The committee for Thursday’s Love Your Body Day wants anyone who sees themselves as unattractive to stop, think and look again to see their beauty.
The Love Your Body Committee worked with the Women’s Center, Kappa Delta and other organizations to make Love Your Body Day, held at Lowry Mall from 11 a.m. to 2 p.m., possible. Each organization had a booth set up to help spread information and awareness to help those who have a negative body image.
Volunteers handed out free shirts and posters and manned info booths. There was also a place to make buttons to express one’s own body positivity.
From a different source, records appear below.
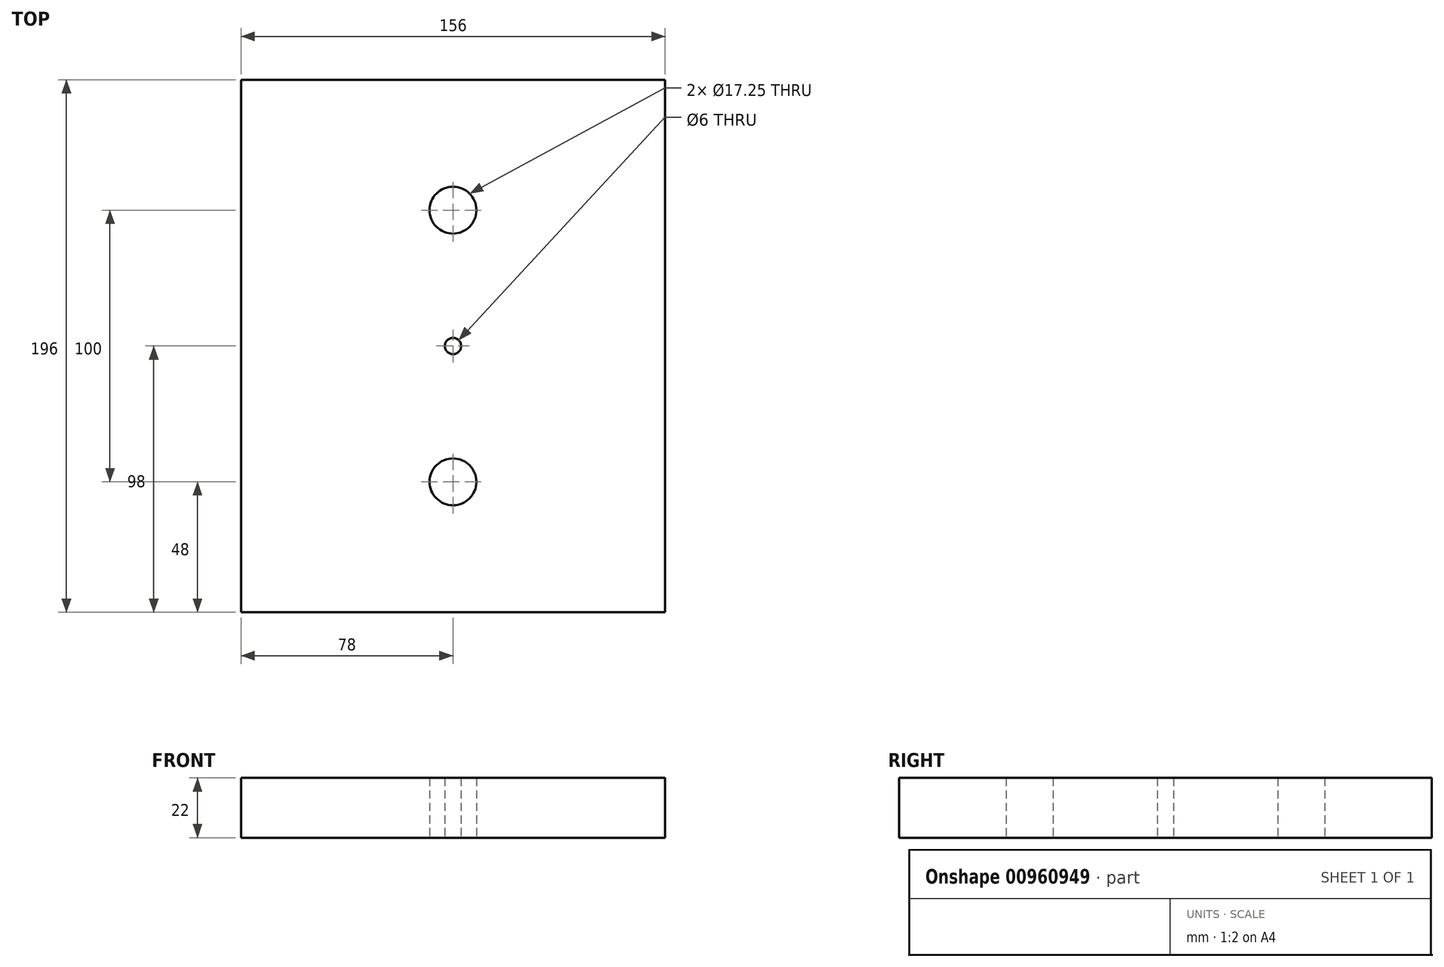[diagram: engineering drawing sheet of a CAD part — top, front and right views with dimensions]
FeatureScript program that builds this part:
annotation { "Feature Type Name" : "Feature", "Feature Type Description" : "" }
export const myFeature = defineFeature(function(context is Context, id is Id, definition is map)
    precondition{}
    {
        {
            var Q0;
            Q0=qCreatedBy(makeId("Top.planeOp"),FACE);
            var sketch = newSketch(context, id + "F0", { "sketchPlane" : qUnion([Q0])});
            skLineSegment(sketch, "E0.bottom", {"start": v(-78, 98) * mm, "end": v(78, 98) * mm});
            skLineSegment(sketch, "E0.top", {"start": v(-78, -98) * mm, "end": v(78, -98) * mm});
            skLineSegment(sketch, "E0.left", {"start": v(-78, 98) * mm, "end": v(-78, -98) * mm});
            skLineSegment(sketch, "E0.right", {"start": v(78, 98) * mm, "end": v(78, -98) * mm});
            skLineSegment(sketch, "E1", {"start": v(0, 98) * mm, "end": v(0, -98) * mm, "construction": true});
            skLineSegment(sketch, "E2", {"start": v(-78, 0) * mm, "end": v(78, 0) * mm, "construction": true});
            skCircle(sketch, "E3", {"center": v(0, 0) * mm, "radius": 3 * mm});
            skCircle(sketch, "E4", {"center": v(0, -50) * mm, "radius": 8.62 * mm});
            skCircle(sketch, "E5.MirrorC", {"center": v(0, 50) * mm, "radius": 8.62 * mm});
            skSolve(sketch);
        }
        {
            var Q0;
            Q0=makeQuery(id+"F0.imprint","IMPRINT",FACE,{"disambiguationData":[TD([[makeQuery(id+"F0.imprint","IMPRINT",EDGE,{"derivedFrom":sQuery(id+"F0.wireOp",EDGE,"E0.bottom")}),-1.0]])]});
            var Q1;
            Q1=sQuery(id+"F0.wireOp",EDGE,"E0.left");
            extrude(context, id + "F1", {"entities" : qUnion([Q0]), "surfaceEntities" : qUnion([Q1]), "depth" : 22 * mm, "offsetDistance" : 25 * mm});
        }
    });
These gifts serve as a reminder throughout the day or week or month or even longer to keep a positive attitude about one’s body.
“We hope that it will carry on into their everyday life and having a button on their backpack and wearing the shirt or putting the poster in their house will give them a daily reminder after the fact,” said Suzy Day, the chairwoman of the Love Your Body committee and Women’s Center coordinator.
Even if not everyone managed to pick up a shirt, Day said she hopes the time spent at the event was enough to help spread positivity.
“They had those five minutes where they made a button or picked up a poster and thought of body positivity,” Day said. “We hope that it carries on in conversations throughout the day or throughout the week with their friends.”
For its first year volunteering as part of Love Your Body Day, Kappa Delta set up a booth for its Confidence Coalition, a campaign started by the national chapter to help foster the confidence of women.
“When the Women’s Center approached us about participating in Love Your Body Day, we thought ‘This is great,’” said Laura Davison, vice president of community service for Kappa Delta. “This really aligns with our values that the Confidence Coalition tries to promote, which is healthy body image among girls and promoting positive thinking among women.”
Kappa Delta spread awareness by having people write a positive message on a balloon that they can carry around all day.
“We blow up a bunch of balloons and write a bunch of positive affirmative messages on them like ‘You can change the world’ or ‘You’re beautiful inside and out,’” Davison said. “The idea is to just do something small to brighten their day and make them smile.”
Even though the Women’s Center helped coordinate this event, negative body image affects men as well as women.
“I have heard people say ‘Oh, it’s a woman’s issue, never mind,’” Day said. “I think that when we see these after-school specials or all these videos are geared toward women, people just assume that it doesn’t affect men.”
Instead of feeling pressure to lose weight, men can feel pressure to gain weight and muscle, Day said.
“We see a lot of issues with men of bulking up instead of slimming down like women, like over-exercising, steroid use, eating only protein,” she said. “We’re trying to break down that stereotype that it only affects women.”
Men, like women, should accept who they are and love their bodies for what they do, said Joshua Johnson, volunteer and member of the Love Your Body committee.
“I have my own struggles with my own body image, but I discovered that regardless of how I feel about my body I should love it because it helps me walk, talk, run,” Johnson said. “I can do all that stuff. I just need to love what it can do.”